= Action item =
I need the lines below from the one with "DEPARTMENT OF INSURANCE" down to the one with "Following a review" reproduced exactly, both ends included, and nothing else.
+ + + +
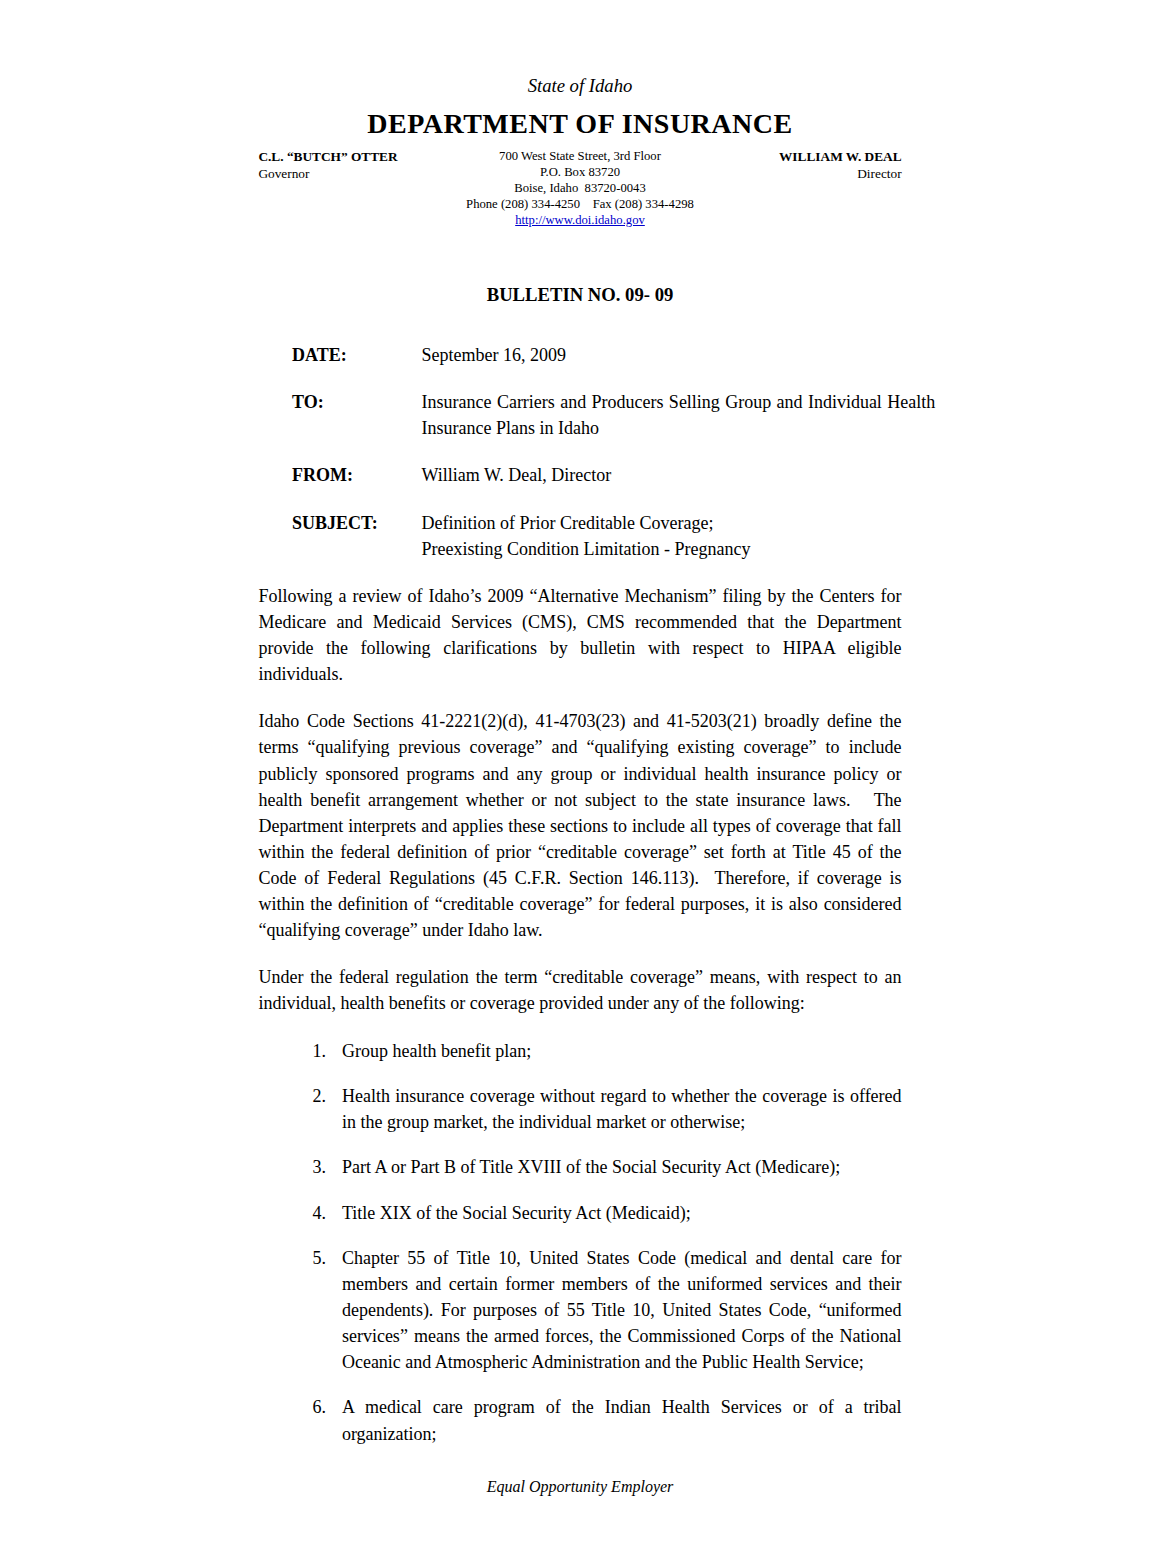State of Idaho
DEPARTMENT OF INSURANCE
| C.L. “BUTCH” OTTER Governor | 700 West State Street, 3rd Floor P.O. Box 83720 Boise, Idaho 83720-0043 Phone (208) 334-4250 Fax (208) 334-4298 http://www.doi.idaho.gov | WILLIAM W. DEAL Director |
BULLETIN NO. 09- 09
| DATE: | September 16, 2009 |
| TO: | Insurance Carriers and Producers Selling Group and Individual Health Insurance Plans in Idaho |
| FROM: | William W. Deal, Director |
| SUBJECT: | Definition of Prior Creditable Coverage; Preexisting Condition Limitation - Pregnancy |
Following a review of Idaho’s 2009 “Alternative Mechanism” filing by the Centers for Medicare and Medicaid Services (CMS), CMS recommended that the Department provide the following clarifications by bulletin with respect to HIPAA eligible individuals.
Idaho Code Sections 41-2221(2)(d), 41-4703(23) and 41-5203(21) broadly define the terms “qualifying previous coverage” and “qualifying existing coverage” to include publicly sponsored programs and any group or individual health insurance policy or health benefit arrangement whether or not subject to the state insurance laws. The Department interprets and applies these sections to include all types of coverage that fall within the federal definition of prior “creditable coverage” set forth at Title 45 of the Code of Federal Regulations (45 C.F.R. Section 146.113). Therefore, if coverage is within the definition of “creditable coverage” for federal purposes, it is also considered “qualifying coverage” under Idaho law.
Under the federal regulation the term “creditable coverage” means, with respect to an individual, health benefits or coverage provided under any of the following:
Group health benefit plan;
Health insurance coverage without regard to whether the coverage is offered in the group market, the individual market or otherwise;
Part A or Part B of Title XVIII of the Social Security Act (Medicare);
Title XIX of the Social Security Act (Medicaid);
Chapter 55 of Title 10, United States Code (medical and dental care for members and certain former members of the uniformed services and their dependents). For purposes of 55 Title 10, United States Code, “uniformed services” means the armed forces, the Commissioned Corps of the National Oceanic and Atmospheric Administration and the Public Health Service;
A medical care program of the Indian Health Services or of a tribal organization;
Equal Opportunity Employer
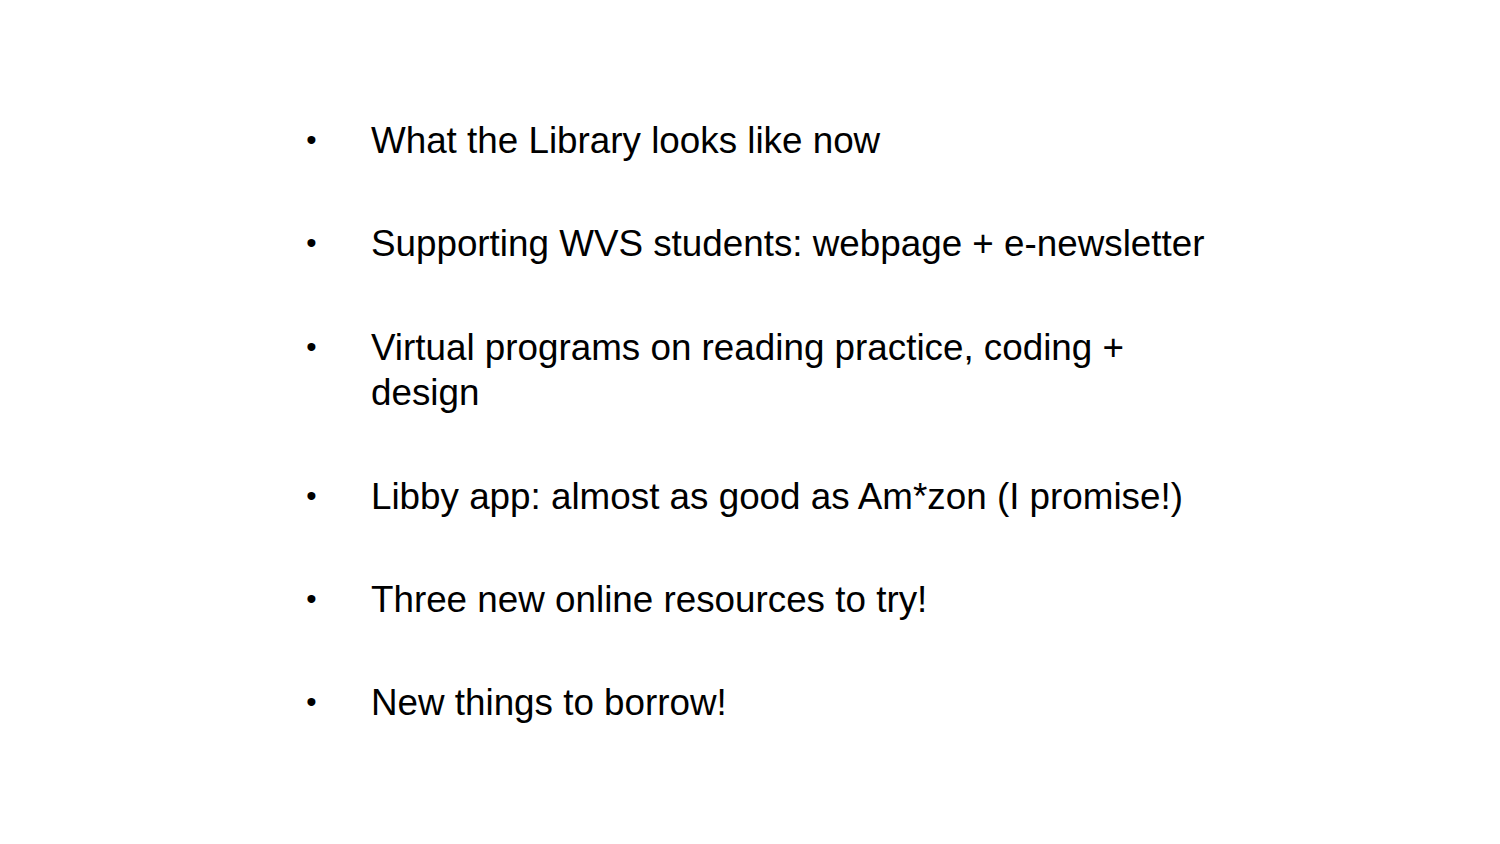What the Library looks like now
Supporting WVS students: webpage + e-newsletter
Virtual programs on reading practice, coding + design
Libby app: almost as good as Am*zon (I promise!)
Three new online resources to try!
New things to borrow!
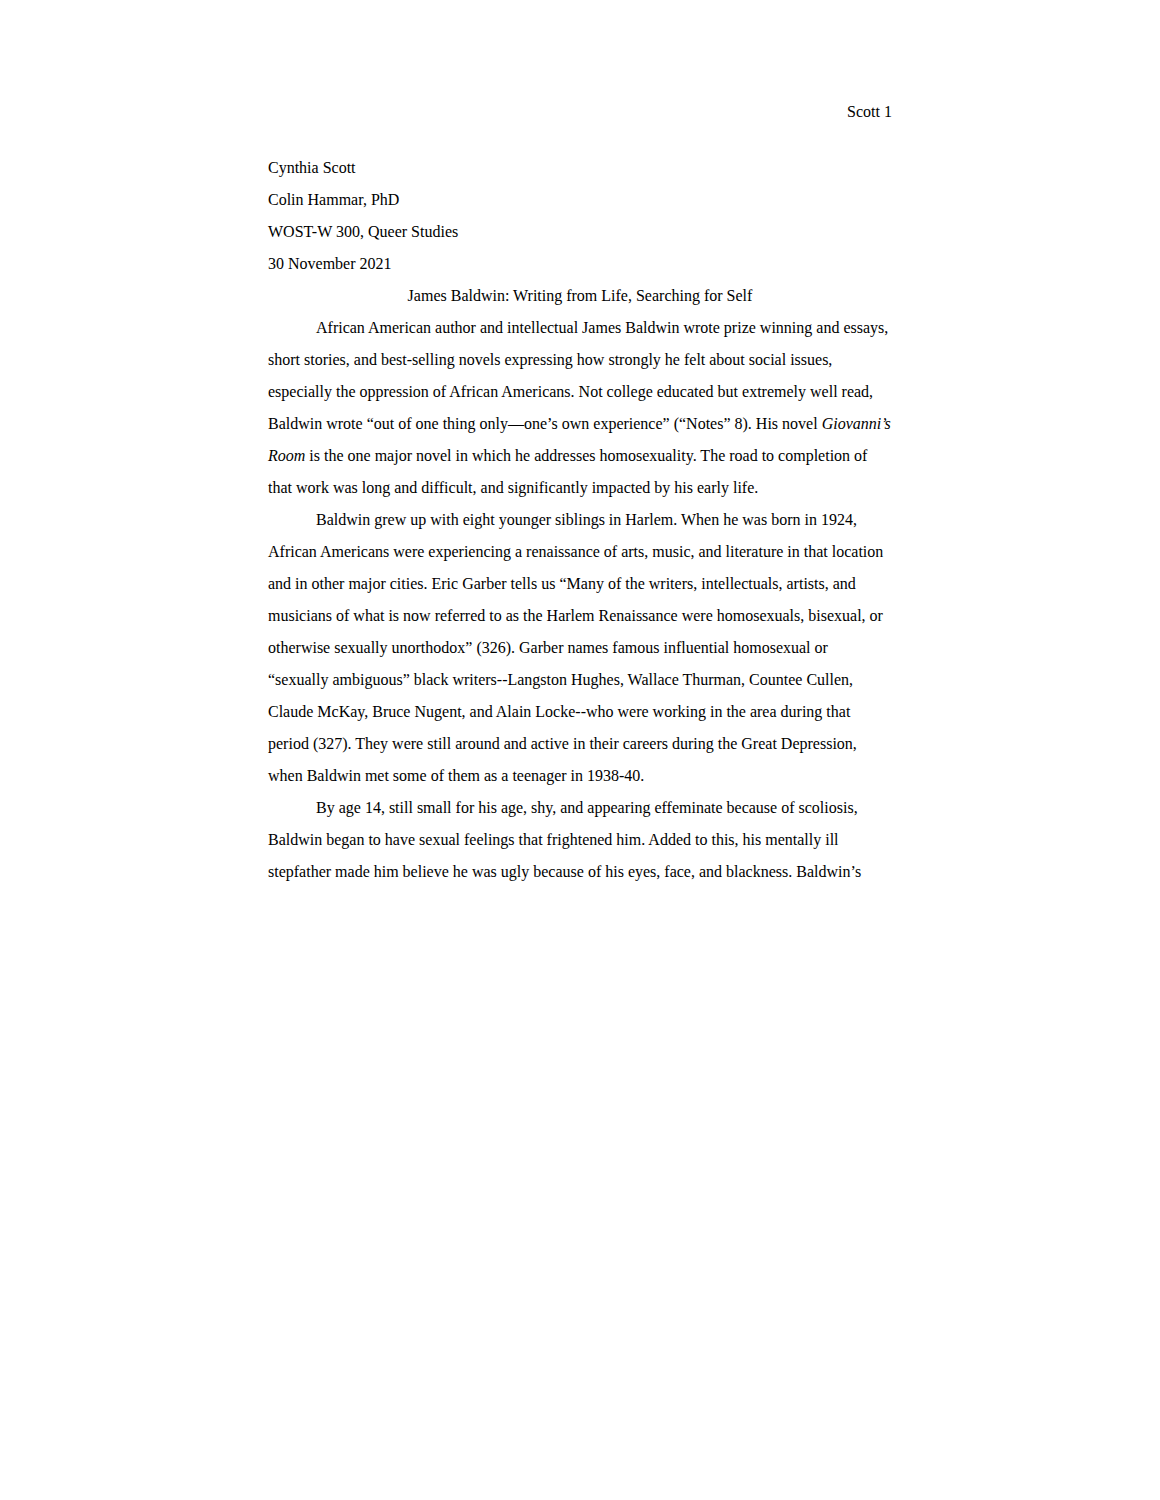Scott 1
Cynthia Scott
Colin Hammar, PhD
WOST-W 300, Queer Studies
30 November 2021
James Baldwin: Writing from Life, Searching for Self
African American author and intellectual James Baldwin wrote prize winning and essays, short stories, and best-selling novels expressing how strongly he felt about social issues, especially the oppression of African Americans. Not college educated but extremely well read, Baldwin wrote “out of one thing only—one’s own experience” (“Notes” 8). His novel Giovanni’s Room is the one major novel in which he addresses homosexuality. The road to completion of that work was long and difficult, and significantly impacted by his early life.
Baldwin grew up with eight younger siblings in Harlem. When he was born in 1924, African Americans were experiencing a renaissance of arts, music, and literature in that location and in other major cities. Eric Garber tells us “Many of the writers, intellectuals, artists, and musicians of what is now referred to as the Harlem Renaissance were homosexuals, bisexual, or otherwise sexually unorthodox” (326). Garber names famous influential homosexual or “sexually ambiguous” black writers--Langston Hughes, Wallace Thurman, Countee Cullen, Claude McKay, Bruce Nugent, and Alain Locke--who were working in the area during that period (327). They were still around and active in their careers during the Great Depression, when Baldwin met some of them as a teenager in 1938-40.
By age 14, still small for his age, shy, and appearing effeminate because of scoliosis, Baldwin began to have sexual feelings that frightened him. Added to this, his mentally ill stepfather made him believe he was ugly because of his eyes, face, and blackness. Baldwin’s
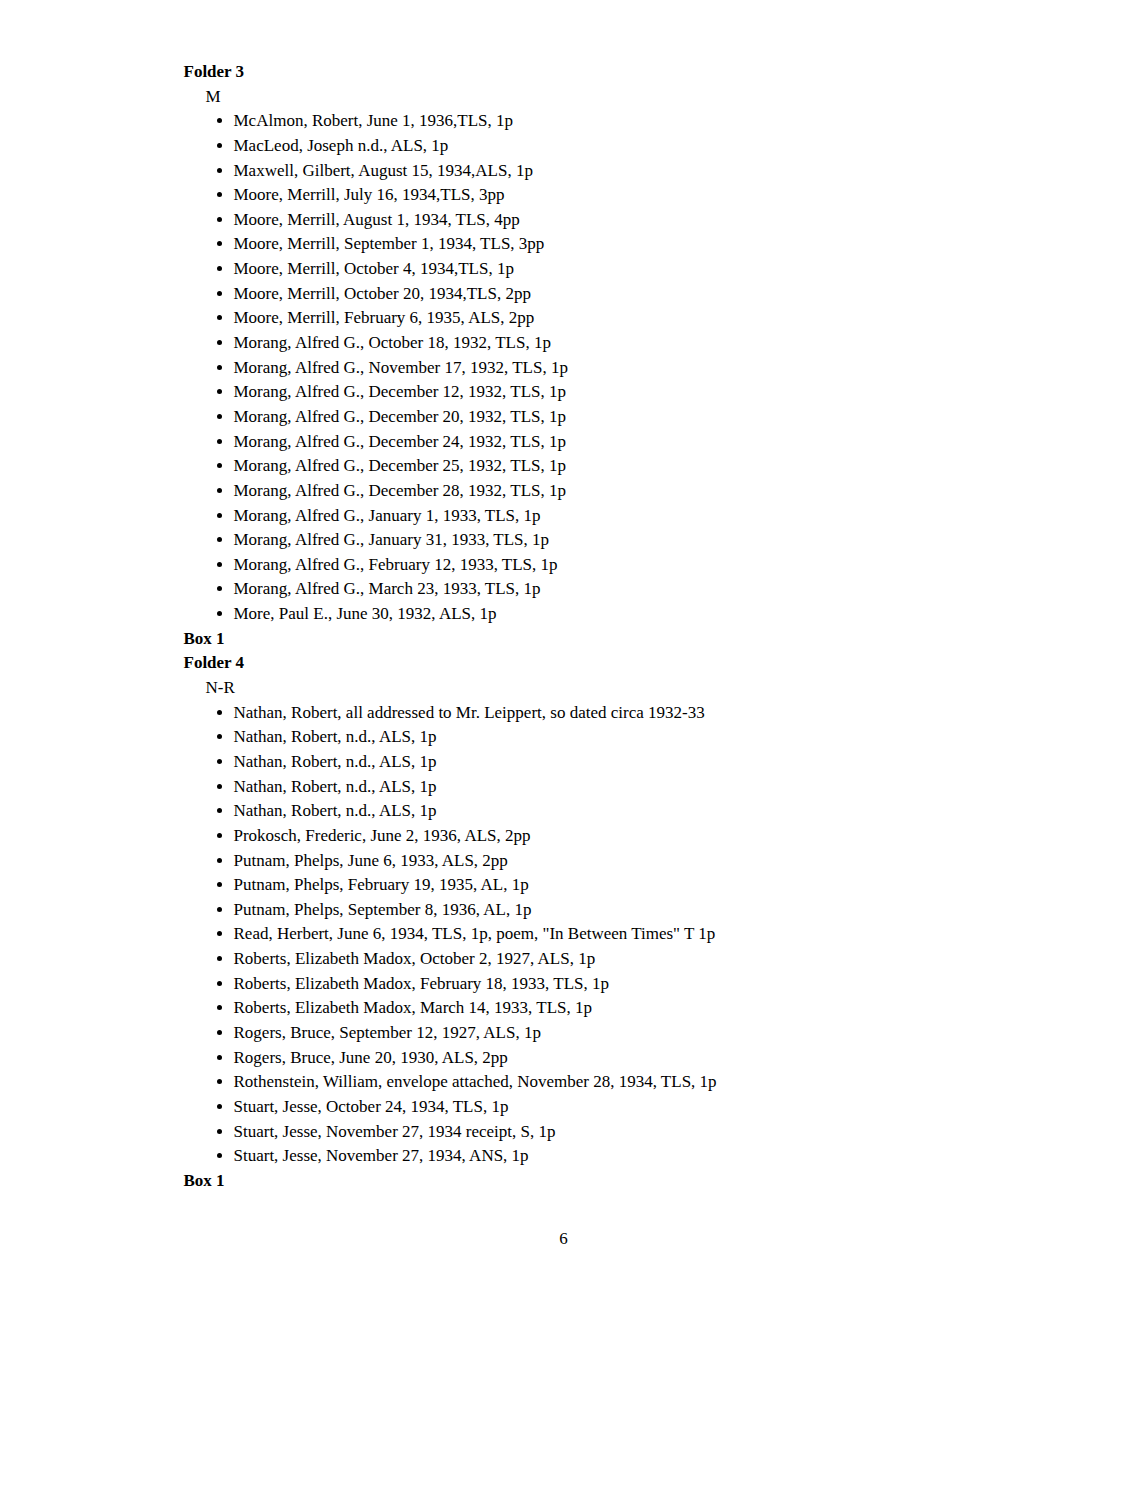Folder 3
M
McAlmon, Robert, June 1, 1936,TLS, 1p
MacLeod, Joseph n.d., ALS, 1p
Maxwell, Gilbert, August 15, 1934,ALS, 1p
Moore, Merrill, July 16, 1934,TLS, 3pp
Moore, Merrill, August 1, 1934, TLS, 4pp
Moore, Merrill, September 1, 1934, TLS, 3pp
Moore, Merrill, October 4, 1934,TLS, 1p
Moore, Merrill, October 20, 1934,TLS, 2pp
Moore, Merrill, February 6, 1935, ALS, 2pp
Morang, Alfred G., October 18, 1932, TLS, 1p
Morang, Alfred G., November 17, 1932, TLS, 1p
Morang, Alfred G., December 12, 1932, TLS, 1p
Morang, Alfred G., December 20, 1932, TLS, 1p
Morang, Alfred G., December 24, 1932, TLS, 1p
Morang, Alfred G., December 25, 1932, TLS, 1p
Morang, Alfred G., December 28, 1932, TLS, 1p
Morang, Alfred G., January 1, 1933, TLS, 1p
Morang, Alfred G., January 31, 1933, TLS, 1p
Morang, Alfred G., February 12, 1933, TLS, 1p
Morang, Alfred G., March 23, 1933, TLS, 1p
More, Paul E., June 30, 1932, ALS, 1p
Box 1
Folder 4
N-R
Nathan, Robert, all addressed to Mr. Leippert, so dated circa 1932-33
Nathan, Robert, n.d., ALS, 1p
Nathan, Robert, n.d., ALS, 1p
Nathan, Robert, n.d., ALS, 1p
Nathan, Robert, n.d., ALS, 1p
Prokosch, Frederic, June 2, 1936, ALS, 2pp
Putnam, Phelps, June 6, 1933, ALS, 2pp
Putnam, Phelps, February 19, 1935, AL, 1p
Putnam, Phelps, September 8, 1936, AL, 1p
Read, Herbert, June 6, 1934, TLS, 1p, poem, "In Between Times" T 1p
Roberts, Elizabeth Madox, October 2, 1927, ALS, 1p
Roberts, Elizabeth Madox, February 18, 1933, TLS, 1p
Roberts, Elizabeth Madox, March 14, 1933, TLS, 1p
Rogers, Bruce, September 12, 1927, ALS, 1p
Rogers, Bruce, June 20, 1930, ALS, 2pp
Rothenstein, William, envelope attached, November 28, 1934, TLS, 1p
Stuart, Jesse, October 24, 1934, TLS, 1p
Stuart, Jesse, November 27, 1934 receipt, S, 1p
Stuart, Jesse, November 27, 1934, ANS, 1p
Box 1
6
+ + + +
= Written solution =
DEPARTMENT OF INSURANCE
| C.L. “BUTCH” OTTER Governor | 700 West State Street, 3rd Floor P.O. Box 83720 Boise, Idaho 83720-0043 Phone (208) 334-4250 Fax (208) 334-4298 http://www.doi.idaho.gov | WILLIAM W. DEAL Director |
BULLETIN NO. 09- 09
| DATE: | September 16, 2009 |
| TO: | Insurance Carriers and Producers Selling Group and Individual Health Insurance Plans in Idaho |
| FROM: | William W. Deal, Director |
| SUBJECT: | Definition of Prior Creditable Coverage; Preexisting Condition Limitation - Pregnancy |
Following a review of Idaho’s 2009 “Alternative Mechanism” filing by the Centers for Medicare and Medicaid Services (CMS), CMS recommended that the Department provide the following clarifications by bulletin with respect to HIPAA eligible individuals.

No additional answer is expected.